━━━━━ Excerpted records

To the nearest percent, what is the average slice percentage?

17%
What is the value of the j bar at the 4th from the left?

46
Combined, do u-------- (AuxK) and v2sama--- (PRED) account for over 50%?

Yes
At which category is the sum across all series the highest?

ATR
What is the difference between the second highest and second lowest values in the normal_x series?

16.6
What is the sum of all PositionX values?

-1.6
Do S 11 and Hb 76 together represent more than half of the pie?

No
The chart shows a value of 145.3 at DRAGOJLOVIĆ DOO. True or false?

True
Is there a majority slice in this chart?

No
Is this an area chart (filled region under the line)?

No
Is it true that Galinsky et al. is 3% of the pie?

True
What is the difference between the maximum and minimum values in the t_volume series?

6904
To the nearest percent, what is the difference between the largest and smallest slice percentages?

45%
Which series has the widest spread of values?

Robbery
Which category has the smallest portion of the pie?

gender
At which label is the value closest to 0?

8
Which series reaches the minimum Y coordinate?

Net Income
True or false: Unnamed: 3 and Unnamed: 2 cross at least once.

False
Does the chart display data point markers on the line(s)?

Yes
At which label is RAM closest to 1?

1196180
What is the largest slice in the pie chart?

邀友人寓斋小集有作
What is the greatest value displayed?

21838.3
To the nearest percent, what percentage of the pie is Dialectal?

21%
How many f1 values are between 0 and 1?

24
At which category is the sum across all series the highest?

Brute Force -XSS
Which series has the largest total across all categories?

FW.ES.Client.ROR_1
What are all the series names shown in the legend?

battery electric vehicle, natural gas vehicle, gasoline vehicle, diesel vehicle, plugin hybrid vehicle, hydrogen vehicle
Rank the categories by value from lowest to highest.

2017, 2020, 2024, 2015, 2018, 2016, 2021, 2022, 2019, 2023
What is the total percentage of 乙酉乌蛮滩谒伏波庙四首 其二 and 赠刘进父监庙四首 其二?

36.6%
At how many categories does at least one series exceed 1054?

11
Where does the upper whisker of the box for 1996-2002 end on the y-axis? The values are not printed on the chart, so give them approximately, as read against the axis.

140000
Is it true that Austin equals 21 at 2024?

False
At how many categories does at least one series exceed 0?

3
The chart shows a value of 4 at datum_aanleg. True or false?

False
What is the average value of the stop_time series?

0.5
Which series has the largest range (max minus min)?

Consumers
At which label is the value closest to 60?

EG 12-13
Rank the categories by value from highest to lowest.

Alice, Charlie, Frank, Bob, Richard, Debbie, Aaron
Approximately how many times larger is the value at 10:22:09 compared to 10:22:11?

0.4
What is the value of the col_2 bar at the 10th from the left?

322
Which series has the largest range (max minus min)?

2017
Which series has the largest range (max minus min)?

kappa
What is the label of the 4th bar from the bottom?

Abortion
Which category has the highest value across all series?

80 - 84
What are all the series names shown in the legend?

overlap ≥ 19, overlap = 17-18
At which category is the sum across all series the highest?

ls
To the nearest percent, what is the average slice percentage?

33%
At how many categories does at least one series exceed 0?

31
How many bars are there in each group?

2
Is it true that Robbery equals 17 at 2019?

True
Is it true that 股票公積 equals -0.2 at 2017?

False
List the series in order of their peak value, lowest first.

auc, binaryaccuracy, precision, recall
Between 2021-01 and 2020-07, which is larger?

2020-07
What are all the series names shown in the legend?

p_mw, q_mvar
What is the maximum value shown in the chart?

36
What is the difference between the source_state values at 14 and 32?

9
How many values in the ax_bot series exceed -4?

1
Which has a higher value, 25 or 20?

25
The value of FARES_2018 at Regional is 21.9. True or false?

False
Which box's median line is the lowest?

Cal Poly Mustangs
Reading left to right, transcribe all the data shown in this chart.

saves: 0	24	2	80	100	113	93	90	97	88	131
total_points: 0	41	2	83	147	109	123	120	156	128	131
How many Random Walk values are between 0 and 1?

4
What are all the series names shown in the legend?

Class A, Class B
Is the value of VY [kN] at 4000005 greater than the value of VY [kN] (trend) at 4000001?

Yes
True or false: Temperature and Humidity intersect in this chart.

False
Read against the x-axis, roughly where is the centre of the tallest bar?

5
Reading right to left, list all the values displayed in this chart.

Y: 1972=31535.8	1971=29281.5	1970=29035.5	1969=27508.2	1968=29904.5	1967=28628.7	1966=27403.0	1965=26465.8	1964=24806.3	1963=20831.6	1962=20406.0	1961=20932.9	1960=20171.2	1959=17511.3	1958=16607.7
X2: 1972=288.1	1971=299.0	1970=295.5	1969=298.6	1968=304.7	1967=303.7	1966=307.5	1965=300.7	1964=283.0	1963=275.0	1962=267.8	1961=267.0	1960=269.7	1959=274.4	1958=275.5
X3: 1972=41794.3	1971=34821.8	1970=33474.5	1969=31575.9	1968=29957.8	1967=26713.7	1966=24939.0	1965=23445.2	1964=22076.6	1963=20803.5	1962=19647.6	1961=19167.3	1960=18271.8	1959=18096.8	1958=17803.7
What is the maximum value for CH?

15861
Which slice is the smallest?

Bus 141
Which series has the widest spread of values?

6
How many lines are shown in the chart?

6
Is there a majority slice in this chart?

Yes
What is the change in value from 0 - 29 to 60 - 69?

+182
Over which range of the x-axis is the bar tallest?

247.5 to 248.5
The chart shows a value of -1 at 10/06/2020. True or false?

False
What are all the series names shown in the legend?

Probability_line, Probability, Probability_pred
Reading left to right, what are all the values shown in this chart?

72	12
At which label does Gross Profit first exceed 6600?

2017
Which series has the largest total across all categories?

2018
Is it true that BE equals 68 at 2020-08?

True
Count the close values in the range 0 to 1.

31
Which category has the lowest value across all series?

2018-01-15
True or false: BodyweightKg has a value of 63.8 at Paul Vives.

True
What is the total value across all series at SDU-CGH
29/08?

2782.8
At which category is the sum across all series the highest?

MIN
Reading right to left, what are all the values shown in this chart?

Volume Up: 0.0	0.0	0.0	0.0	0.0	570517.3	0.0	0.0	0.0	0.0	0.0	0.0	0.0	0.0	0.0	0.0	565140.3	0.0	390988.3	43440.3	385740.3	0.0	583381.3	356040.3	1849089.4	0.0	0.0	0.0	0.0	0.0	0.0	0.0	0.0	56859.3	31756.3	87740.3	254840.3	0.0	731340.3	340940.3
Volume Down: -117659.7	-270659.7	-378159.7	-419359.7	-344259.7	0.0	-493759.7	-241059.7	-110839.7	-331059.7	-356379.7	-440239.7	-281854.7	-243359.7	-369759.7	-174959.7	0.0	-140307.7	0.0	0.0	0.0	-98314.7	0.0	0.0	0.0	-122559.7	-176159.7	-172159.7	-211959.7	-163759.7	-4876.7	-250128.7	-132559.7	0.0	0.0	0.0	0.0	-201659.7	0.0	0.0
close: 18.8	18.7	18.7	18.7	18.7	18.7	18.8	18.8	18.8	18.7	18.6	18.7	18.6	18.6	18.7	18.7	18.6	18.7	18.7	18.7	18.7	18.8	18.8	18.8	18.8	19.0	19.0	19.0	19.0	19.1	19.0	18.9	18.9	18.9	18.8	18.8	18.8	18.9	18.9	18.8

━━━━━━━━━━

-- Exercise instructions --
Reproduce all of the records above without changing a single character.

-- Exercise output --
To the nearest percent, what is the average slice percentage?

17%
What is the value of the j bar at the 4th from the left?

46
Combined, do u-------- (AuxK) and v2sama--- (PRED) account for over 50%?

Yes
At which category is the sum across all series the highest?

ATR
What is the difference between the second highest and second lowest values in the normal_x series?

16.6
What is the sum of all PositionX values?

-1.6
Do S 11 and Hb 76 together represent more than half of the pie?

No
The chart shows a value of 145.3 at DRAGOJLOVIĆ DOO. True or false?

True
Is there a majority slice in this chart?

No
Is this an area chart (filled region under the line)?

No
Is it true that Galinsky et al. is 3% of the pie?

True
What is the difference between the maximum and minimum values in the t_volume series?

6904
To the nearest percent, what is the difference between the largest and smallest slice percentages?

45%
Which series has the widest spread of values?

Robbery
Which category has the smallest portion of the pie?

gender
At which label is the value closest to 0?

8
Which series reaches the minimum Y coordinate?

Net Income
True or false: Unnamed: 3 and Unnamed: 2 cross at least once.

False
Does the chart display data point markers on the line(s)?

Yes
At which label is RAM closest to 1?

1196180
What is the largest slice in the pie chart?

邀友人寓斋小集有作
What is the greatest value displayed?

21838.3
To the nearest percent, what percentage of the pie is Dialectal?

21%
How many f1 values are between 0 and 1?

24
At which category is the sum across all series the highest?

Brute Force -XSS
Which series has the largest total across all categories?

FW.ES.Client.ROR_1
What are all the series names shown in the legend?

battery electric vehicle, natural gas vehicle, gasoline vehicle, diesel vehicle, plugin hybrid vehicle, hydrogen vehicle
Rank the categories by value from lowest to highest.

2017, 2020, 2024, 2015, 2018, 2016, 2021, 2022, 2019, 2023
What is the total percentage of 乙酉乌蛮滩谒伏波庙四首 其二 and 赠刘进父监庙四首 其二?

36.6%
At how many categories does at least one series exceed 1054?

11
Where does the upper whisker of the box for 1996-2002 end on the y-axis? The values are not printed on the chart, so give them approximately, as read against the axis.

140000
Is it true that Austin equals 21 at 2024?

False
At how many categories does at least one series exceed 0?

3
The chart shows a value of 4 at datum_aanleg. True or false?

False
What is the average value of the stop_time series?

0.5
Which series has the largest range (max minus min)?

Consumers
At which label is the value closest to 60?

EG 12-13
Rank the categories by value from highest to lowest.

Alice, Charlie, Frank, Bob, Richard, Debbie, Aaron
Approximately how many times larger is the value at 10:22:09 compared to 10:22:11?

0.4
What is the value of the col_2 bar at the 10th from the left?

322
Which series has the largest range (max minus min)?

2017
Which series has the largest range (max minus min)?

kappa
What is the label of the 4th bar from the bottom?

Abortion
Which category has the highest value across all series?

80 - 84
What are all the series names shown in the legend?

overlap ≥ 19, overlap = 17-18
At which category is the sum across all series the highest?

ls
To the nearest percent, what is the average slice percentage?

33%
At how many categories does at least one series exceed 0?

31
How many bars are there in each group?

2
Is it true that Robbery equals 17 at 2019?

True
Is it true that 股票公積 equals -0.2 at 2017?

False
List the series in order of their peak value, lowest first.

auc, binaryaccuracy, precision, recall
Between 2021-01 and 2020-07, which is larger?

2020-07
What are all the series names shown in the legend?

p_mw, q_mvar
What is the maximum value shown in the chart?

36
What is the difference between the source_state values at 14 and 32?

9
How many values in the ax_bot series exceed -4?

1
Which has a higher value, 25 or 20?

25
The value of FARES_2018 at Regional is 21.9. True or false?

False
Which box's median line is the lowest?

Cal Poly Mustangs
Reading left to right, transcribe all the data shown in this chart.

saves: 0	24	2	80	100	113	93	90	97	88	131
total_points: 0	41	2	83	147	109	123	120	156	128	131
How many Random Walk values are between 0 and 1?

4
What are all the series names shown in the legend?

Class A, Class B
Is the value of VY [kN] at 4000005 greater than the value of VY [kN] (trend) at 4000001?

Yes
True or false: Temperature and Humidity intersect in this chart.

False
Read against the x-axis, roughly where is the centre of the tallest bar?

5
Reading right to left, list all the values displayed in this chart.

Y: 1972=31535.8	1971=29281.5	1970=29035.5	1969=27508.2	1968=29904.5	1967=28628.7	1966=27403.0	1965=26465.8	1964=24806.3	1963=20831.6	1962=20406.0	1961=20932.9	1960=20171.2	1959=17511.3	1958=16607.7
X2: 1972=288.1	1971=299.0	1970=295.5	1969=298.6	1968=304.7	1967=303.7	1966=307.5	1965=300.7	1964=283.0	1963=275.0	1962=267.8	1961=267.0	1960=269.7	1959=274.4	1958=275.5
X3: 1972=41794.3	1971=34821.8	1970=33474.5	1969=31575.9	1968=29957.8	1967=26713.7	1966=24939.0	1965=23445.2	1964=22076.6	1963=20803.5	1962=19647.6	1961=19167.3	1960=18271.8	1959=18096.8	1958=17803.7
What is the maximum value for CH?

15861
Which slice is the smallest?

Bus 141
Which series has the widest spread of values?

6
How many lines are shown in the chart?

6
Is there a majority slice in this chart?

Yes
What is the change in value from 0 - 29 to 60 - 69?

+182
Over which range of the x-axis is the bar tallest?

247.5 to 248.5
The chart shows a value of -1 at 10/06/2020. True or false?

False
What are all the series names shown in the legend?

Probability_line, Probability, Probability_pred
Reading left to right, what are all the values shown in this chart?

72	12
At which label does Gross Profit first exceed 6600?

2017
Which series has the largest total across all categories?

2018
Is it true that BE equals 68 at 2020-08?

True
Count the close values in the range 0 to 1.

31
Which category has the lowest value across all series?

2018-01-15
True or false: BodyweightKg has a value of 63.8 at Paul Vives.

True
What is the total value across all series at SDU-CGH
29/08?

2782.8
At which category is the sum across all series the highest?

MIN
Reading right to left, what are all the values shown in this chart?

Volume Up: 0.0	0.0	0.0	0.0	0.0	570517.3	0.0	0.0	0.0	0.0	0.0	0.0	0.0	0.0	0.0	0.0	565140.3	0.0	390988.3	43440.3	385740.3	0.0	583381.3	356040.3	1849089.4	0.0	0.0	0.0	0.0	0.0	0.0	0.0	0.0	56859.3	31756.3	87740.3	254840.3	0.0	731340.3	340940.3
Volume Down: -117659.7	-270659.7	-378159.7	-419359.7	-344259.7	0.0	-493759.7	-241059.7	-110839.7	-331059.7	-356379.7	-440239.7	-281854.7	-243359.7	-369759.7	-174959.7	0.0	-140307.7	0.0	0.0	0.0	-98314.7	0.0	0.0	0.0	-122559.7	-176159.7	-172159.7	-211959.7	-163759.7	-4876.7	-250128.7	-132559.7	0.0	0.0	0.0	0.0	-201659.7	0.0	0.0
close: 18.8	18.7	18.7	18.7	18.7	18.7	18.8	18.8	18.8	18.7	18.6	18.7	18.6	18.6	18.7	18.7	18.6	18.7	18.7	18.7	18.7	18.8	18.8	18.8	18.8	19.0	19.0	19.0	19.0	19.1	19.0	18.9	18.9	18.9	18.8	18.8	18.8	18.9	18.9	18.8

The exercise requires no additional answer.